CNPC's ETRI expects China's pipeline gas imports to reach around 100 Bcm by 2025, nearly double from the 2019 level, while LNG receiving capacity is expected to exceed 120 million mt/year, up 48% from current levels, making China the world's largest LNG importer.
Market reform promotes trading
Easier access to pipeline and LNG infrastructure, after state-owned PipeChina took over assets from the three state-owned oil and gas giants PetroChina, Sinopec and CNOOC, is expected to stimulate new demand for natural gas.
Local players like second-tier private buyers and newer companies have already gained access, with companies like JOVO, Foran Energy, Sinopec and PetroChina being awarded slots at PipeChina's terminals since November 2020.
Lower barriers to entry should result in increased price competitiveness and reduce the monopoly of the national oil companies in upstream and downstream businesses.
Furthermore, the emergence of the Shenzhen spot gas exchange in Southern China and new developments at the Shanghai Petroleum and Natural Gas Exchange in 2020 could facilitate the growth of trading hubs where natural gas products can be transacted.
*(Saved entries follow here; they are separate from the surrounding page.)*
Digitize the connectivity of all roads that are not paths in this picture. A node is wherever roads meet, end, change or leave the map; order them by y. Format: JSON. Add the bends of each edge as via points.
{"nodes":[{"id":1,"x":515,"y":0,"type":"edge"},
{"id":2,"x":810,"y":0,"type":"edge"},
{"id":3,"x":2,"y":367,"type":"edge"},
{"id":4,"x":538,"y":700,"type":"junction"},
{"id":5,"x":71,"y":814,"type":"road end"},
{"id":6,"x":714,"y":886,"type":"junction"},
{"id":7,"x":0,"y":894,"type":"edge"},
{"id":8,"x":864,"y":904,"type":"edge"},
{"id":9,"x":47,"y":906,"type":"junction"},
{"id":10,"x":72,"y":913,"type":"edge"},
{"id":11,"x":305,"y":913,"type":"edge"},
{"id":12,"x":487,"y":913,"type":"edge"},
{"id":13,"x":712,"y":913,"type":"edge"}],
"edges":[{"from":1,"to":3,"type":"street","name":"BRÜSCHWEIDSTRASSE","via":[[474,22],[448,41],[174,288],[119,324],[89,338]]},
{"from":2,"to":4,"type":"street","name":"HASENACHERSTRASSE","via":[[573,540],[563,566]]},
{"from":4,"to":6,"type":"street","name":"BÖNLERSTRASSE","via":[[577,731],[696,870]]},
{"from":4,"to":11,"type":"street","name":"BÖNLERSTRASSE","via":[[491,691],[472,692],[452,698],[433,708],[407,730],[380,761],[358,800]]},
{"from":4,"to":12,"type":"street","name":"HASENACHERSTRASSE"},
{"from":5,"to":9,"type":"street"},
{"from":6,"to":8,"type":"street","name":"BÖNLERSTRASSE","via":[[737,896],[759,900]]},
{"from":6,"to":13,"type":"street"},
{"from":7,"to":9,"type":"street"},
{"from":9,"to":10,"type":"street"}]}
China's economic growth is expected to accelerate in 2021 on the back of successful suppression of the COVID-19 pandemic, industrial and manufacturing growth. The IMF forecasts China's GDP to grow by 8.2% in 2021, from 1.9% in 2020, outpacing global and Asian economic growth of 5.2% and 6.9%, respectively.
"We expect demand from coal-to-gas [switching] to continue to grow in 2021 as some gas pipeline projects, which are scheduled to complete construction by the end of 2020, will be put into operation in 2021 and inevitably add natural gas demand," an analyst with Sinopec Institute of Economic Research said.
China aims to hit peak emissions before 2030 and carbon neutrality by 2060, which are expected to be the main driver for the longer term development of China's low carbon energy, including natural gas.